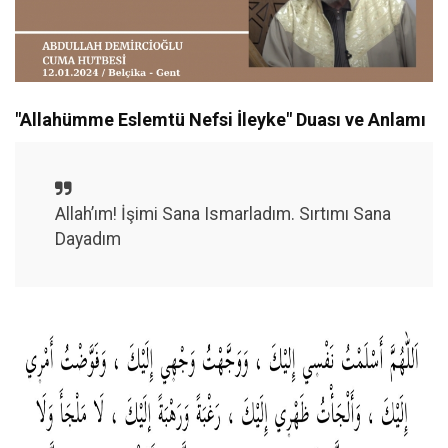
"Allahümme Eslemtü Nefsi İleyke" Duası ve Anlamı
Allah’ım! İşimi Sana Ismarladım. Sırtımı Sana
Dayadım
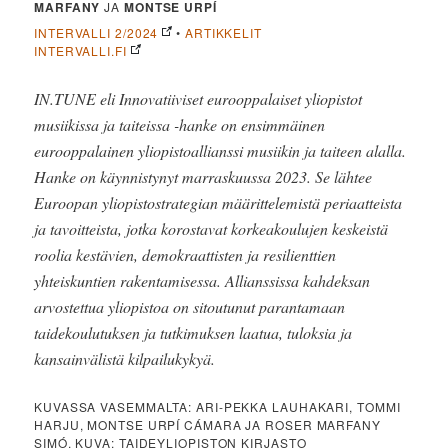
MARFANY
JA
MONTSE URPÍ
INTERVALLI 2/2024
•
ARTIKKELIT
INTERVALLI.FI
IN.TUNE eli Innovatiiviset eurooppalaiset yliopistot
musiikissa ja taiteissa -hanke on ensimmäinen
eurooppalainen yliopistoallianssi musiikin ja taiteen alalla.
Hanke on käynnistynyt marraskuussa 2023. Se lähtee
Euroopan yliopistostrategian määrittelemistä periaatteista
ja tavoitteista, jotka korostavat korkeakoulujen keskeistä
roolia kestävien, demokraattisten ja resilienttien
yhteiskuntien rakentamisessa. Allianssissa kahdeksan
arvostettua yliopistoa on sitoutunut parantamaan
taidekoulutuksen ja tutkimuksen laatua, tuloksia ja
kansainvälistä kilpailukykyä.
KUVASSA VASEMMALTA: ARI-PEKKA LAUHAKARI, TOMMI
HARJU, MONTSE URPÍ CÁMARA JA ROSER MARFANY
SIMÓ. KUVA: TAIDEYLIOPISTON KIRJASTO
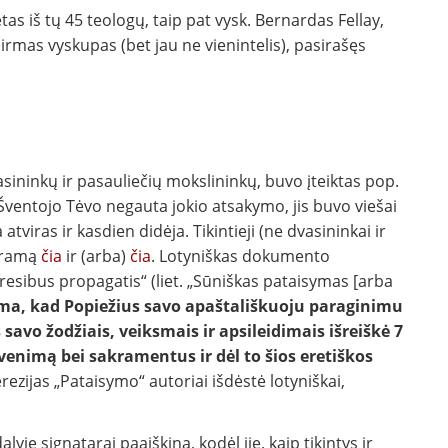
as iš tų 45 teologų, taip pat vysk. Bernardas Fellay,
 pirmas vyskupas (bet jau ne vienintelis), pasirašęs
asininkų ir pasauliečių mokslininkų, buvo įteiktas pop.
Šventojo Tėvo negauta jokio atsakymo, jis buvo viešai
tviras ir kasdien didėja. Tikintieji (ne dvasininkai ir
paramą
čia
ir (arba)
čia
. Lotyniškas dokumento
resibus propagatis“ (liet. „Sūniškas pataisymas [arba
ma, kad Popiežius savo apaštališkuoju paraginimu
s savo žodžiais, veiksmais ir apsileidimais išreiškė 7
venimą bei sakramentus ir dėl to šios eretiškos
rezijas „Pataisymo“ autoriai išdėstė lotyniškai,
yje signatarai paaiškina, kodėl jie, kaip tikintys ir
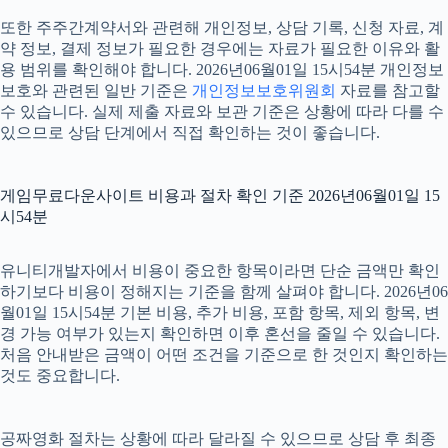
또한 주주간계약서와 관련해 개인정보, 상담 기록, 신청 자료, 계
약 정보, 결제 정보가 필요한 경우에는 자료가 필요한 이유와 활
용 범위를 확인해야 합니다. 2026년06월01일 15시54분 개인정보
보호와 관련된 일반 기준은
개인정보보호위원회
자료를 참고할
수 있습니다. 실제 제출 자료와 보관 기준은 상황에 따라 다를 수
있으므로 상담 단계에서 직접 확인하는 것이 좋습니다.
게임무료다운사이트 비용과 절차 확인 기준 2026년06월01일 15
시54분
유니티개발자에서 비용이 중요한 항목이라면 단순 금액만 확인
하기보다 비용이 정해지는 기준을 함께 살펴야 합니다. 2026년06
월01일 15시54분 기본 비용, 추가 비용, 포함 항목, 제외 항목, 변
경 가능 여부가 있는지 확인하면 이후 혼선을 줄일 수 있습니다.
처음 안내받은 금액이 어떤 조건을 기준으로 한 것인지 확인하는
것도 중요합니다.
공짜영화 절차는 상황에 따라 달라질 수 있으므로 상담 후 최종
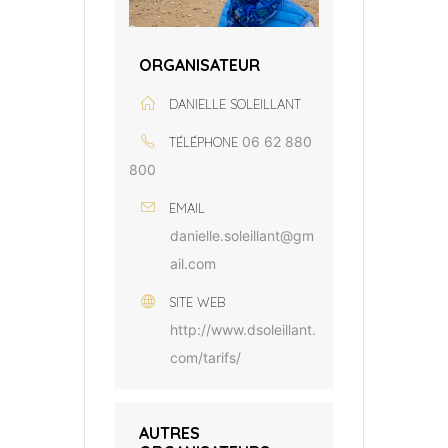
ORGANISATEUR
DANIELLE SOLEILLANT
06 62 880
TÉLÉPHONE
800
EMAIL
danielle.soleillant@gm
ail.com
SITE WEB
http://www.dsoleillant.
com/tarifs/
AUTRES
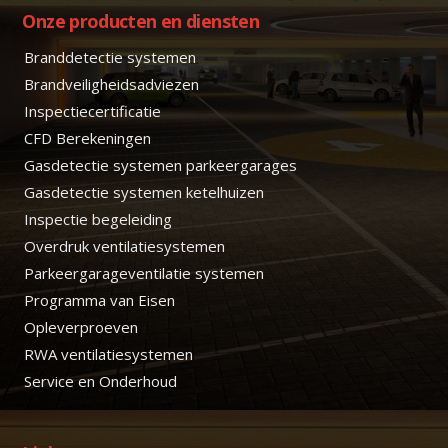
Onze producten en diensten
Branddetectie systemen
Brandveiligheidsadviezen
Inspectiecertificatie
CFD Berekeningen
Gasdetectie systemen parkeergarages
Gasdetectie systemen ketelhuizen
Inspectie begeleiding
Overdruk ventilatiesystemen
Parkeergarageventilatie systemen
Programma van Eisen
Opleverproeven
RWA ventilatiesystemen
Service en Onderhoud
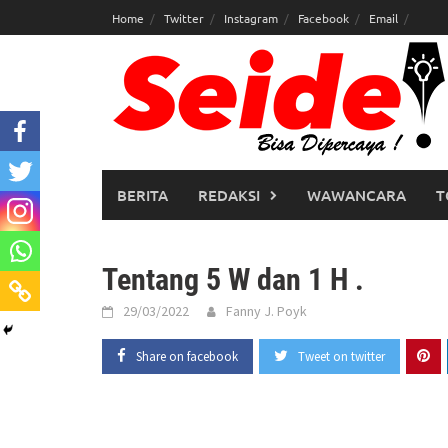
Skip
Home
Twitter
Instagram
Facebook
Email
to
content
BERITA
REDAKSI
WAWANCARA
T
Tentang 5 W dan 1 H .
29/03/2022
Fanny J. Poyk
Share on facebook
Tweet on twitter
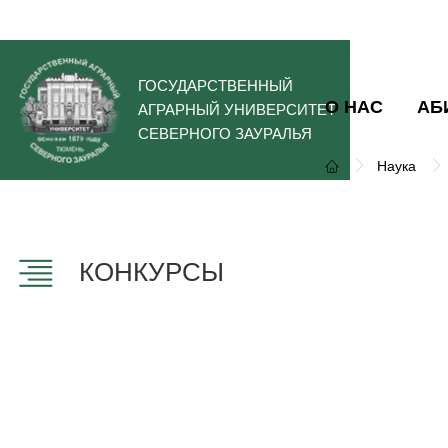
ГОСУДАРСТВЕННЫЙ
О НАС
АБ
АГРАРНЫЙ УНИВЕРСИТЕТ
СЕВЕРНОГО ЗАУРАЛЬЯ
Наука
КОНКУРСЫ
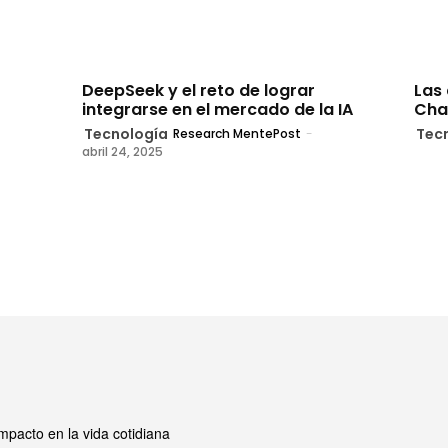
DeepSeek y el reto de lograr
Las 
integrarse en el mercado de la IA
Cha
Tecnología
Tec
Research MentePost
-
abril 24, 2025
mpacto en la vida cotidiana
•••••
● **Work instructions**:
Above are the entries; copy every line among them that contains the word "buvo".

● **Your response**:
asininkų ir pasauliečių mokslininkų, buvo įteiktas pop.
Šventojo Tėvo negauta jokio atsakymo, jis buvo viešai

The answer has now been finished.